Success in Chicago convinced the medical supplies company to take a fresh look at the port logistics strategy for its extensive supply chain network. The company had a vision of how it should operate, but it wasn’t sure how to make that happen. Once again, the company’s international team turned to Schneider for insight on how to move away from individual port fixes and toward a more holistic approach. The company shared key business details with Schneider, and the transportation provider delivered with customized recommendations.
The medical supplies company was invigorated by the insightful ideas, and it committed to making even more network-wide enhancements. As a result, it awarded Schneider with dray work in three other cities: Savannah, Georgia; Houston, Texas; and Norfolk, Virginia.
As those ports showed positive progress, the medical supplies company awarded Schneider even more dray lanes. The company saw the value Schneider brought to the table, not just as a port drayage provider but as a strategic supply chain partner that could help meet its goals, overcome network issues and help make the supply chain more efficient. At this point, the company was ready to take the next step in revamping its port logistics strategy: transloading.
Transloading wasn’t a new concept for the medical supplies company, but it wasn’t clear how transloading would integrate within and, ultimately, benefit its supply chain. Schneider conducted a supply chain analysis and presented the efficiencies of transferring cargo from the inbound ocean containers to another mode of transportation before transporting the products to customers. With clear insight into how transloading would be beneficial to its business, the company was ready to begin in Savannah. Schneider services five distribution centers in the Southeast, where it sorts, palletizes and enhances the receiving process before shipping the freight for final delivery.

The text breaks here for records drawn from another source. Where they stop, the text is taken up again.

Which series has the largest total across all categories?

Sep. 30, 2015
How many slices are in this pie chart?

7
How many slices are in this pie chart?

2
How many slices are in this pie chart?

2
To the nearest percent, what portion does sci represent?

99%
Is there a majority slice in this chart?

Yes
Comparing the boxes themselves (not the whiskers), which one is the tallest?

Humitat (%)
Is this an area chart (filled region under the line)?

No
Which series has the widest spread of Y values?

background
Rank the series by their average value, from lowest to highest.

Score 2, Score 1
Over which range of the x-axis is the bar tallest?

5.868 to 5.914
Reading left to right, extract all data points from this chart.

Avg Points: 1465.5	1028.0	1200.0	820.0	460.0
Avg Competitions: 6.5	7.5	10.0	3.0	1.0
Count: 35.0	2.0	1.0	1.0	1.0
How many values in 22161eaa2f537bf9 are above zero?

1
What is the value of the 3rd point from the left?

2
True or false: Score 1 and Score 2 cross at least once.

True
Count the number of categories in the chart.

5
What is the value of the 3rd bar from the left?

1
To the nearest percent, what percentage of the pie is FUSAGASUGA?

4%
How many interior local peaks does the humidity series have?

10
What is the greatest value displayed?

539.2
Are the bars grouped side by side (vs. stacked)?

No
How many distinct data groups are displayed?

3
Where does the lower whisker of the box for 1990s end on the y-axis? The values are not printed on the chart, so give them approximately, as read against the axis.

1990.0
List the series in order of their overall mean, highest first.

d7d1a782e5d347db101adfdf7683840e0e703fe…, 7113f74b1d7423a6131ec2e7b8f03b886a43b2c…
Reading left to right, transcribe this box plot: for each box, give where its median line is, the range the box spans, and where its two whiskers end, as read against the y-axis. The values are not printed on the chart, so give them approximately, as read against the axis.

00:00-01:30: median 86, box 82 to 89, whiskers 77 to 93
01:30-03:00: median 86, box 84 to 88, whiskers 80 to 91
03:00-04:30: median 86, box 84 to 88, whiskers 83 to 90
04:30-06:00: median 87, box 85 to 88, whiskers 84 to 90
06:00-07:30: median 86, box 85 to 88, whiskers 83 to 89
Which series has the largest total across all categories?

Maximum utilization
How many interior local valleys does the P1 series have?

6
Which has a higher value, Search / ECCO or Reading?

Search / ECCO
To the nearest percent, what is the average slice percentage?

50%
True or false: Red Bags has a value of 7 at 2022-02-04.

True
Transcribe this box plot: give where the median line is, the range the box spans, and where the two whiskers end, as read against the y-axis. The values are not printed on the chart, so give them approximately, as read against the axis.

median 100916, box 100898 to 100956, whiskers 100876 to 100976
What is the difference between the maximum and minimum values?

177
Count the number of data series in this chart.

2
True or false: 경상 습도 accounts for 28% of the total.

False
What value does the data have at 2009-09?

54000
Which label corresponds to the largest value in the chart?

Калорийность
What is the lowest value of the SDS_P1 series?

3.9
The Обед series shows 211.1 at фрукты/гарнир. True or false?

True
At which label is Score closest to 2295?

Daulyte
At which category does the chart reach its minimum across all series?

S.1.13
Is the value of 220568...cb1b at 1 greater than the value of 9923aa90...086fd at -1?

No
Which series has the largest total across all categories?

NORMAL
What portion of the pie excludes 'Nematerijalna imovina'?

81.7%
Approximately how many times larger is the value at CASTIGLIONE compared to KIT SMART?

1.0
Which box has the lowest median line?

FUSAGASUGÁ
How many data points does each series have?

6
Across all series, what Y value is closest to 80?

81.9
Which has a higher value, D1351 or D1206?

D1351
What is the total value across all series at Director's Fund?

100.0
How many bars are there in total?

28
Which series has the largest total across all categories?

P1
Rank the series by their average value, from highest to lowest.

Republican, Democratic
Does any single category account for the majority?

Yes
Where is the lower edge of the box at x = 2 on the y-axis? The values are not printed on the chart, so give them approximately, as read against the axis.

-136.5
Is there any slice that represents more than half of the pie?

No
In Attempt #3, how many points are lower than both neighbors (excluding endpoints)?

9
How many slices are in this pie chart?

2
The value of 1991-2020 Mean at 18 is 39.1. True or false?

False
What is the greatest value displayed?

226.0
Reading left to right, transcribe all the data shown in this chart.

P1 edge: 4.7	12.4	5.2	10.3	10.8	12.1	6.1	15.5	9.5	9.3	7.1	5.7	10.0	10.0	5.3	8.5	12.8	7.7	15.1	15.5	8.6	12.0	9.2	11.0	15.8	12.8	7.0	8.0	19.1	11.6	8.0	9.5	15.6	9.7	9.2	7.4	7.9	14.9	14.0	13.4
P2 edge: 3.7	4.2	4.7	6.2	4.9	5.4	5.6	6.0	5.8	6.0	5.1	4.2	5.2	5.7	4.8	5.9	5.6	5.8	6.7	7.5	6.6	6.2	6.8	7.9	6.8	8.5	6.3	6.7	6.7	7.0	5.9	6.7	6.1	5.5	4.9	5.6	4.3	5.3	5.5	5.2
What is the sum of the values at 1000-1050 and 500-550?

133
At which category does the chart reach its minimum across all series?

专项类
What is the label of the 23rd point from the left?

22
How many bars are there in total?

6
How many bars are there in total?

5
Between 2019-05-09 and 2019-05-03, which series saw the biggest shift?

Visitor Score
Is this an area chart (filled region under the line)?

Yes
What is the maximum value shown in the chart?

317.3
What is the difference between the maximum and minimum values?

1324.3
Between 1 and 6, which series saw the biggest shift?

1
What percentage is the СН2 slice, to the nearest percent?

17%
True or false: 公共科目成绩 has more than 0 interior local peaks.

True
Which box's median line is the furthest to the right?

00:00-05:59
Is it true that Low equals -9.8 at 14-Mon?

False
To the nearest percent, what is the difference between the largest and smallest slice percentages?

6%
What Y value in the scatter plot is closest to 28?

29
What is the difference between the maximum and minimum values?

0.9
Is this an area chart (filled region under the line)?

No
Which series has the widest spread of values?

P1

With transloading well underway, the company was energized at the thought of even greater optimization. Now it expressed interest in tackling the importing and warehousing operations on the West Coast. Additional conversations with and analysis from Schneider led to a national redistribution strategy. This new approach would optimize freight coming into the Port of Los Angeles, using Schneider’s warehouse in Fontana for storage and distribution. The transportation provider would implement the same optimized systems being used in Savannah, which would enhance the company’s West Coast supply chain network.
A supply chain network overhaul doesn’t happen overnight. Enhancing a single dray lane fueled the medical supplies importer’s desire to strategically reimagine its import strategy to achieve a more unified and comprehensive port logistics strategy. The company wanted to feel empowered in the choices it was making, which required education, communication, visibility and results.
Schneider rose to the occasion on all fronts. Since beginning to work with the transportation provider, the medical supplies company has seen a sophisticated supply chain network take shape with the following benefits:
Reduced demurrage and detention fees
Improved delivery times
Improved accuracy on receiving
Reduced dwell time at the warehouse
Enhanced utilization of the outbound trailers
Knowledge is power, and one successful improvement at the ports created a ripple effect of strategic enhancements. By leveraging Schneider’s port logistics expertise, the medical supplies company not only got greater visibility into its freight but also gained insight into how to be a more strategic importer. The company loves its better bottom line, but greater empowerment at the ports is priceless.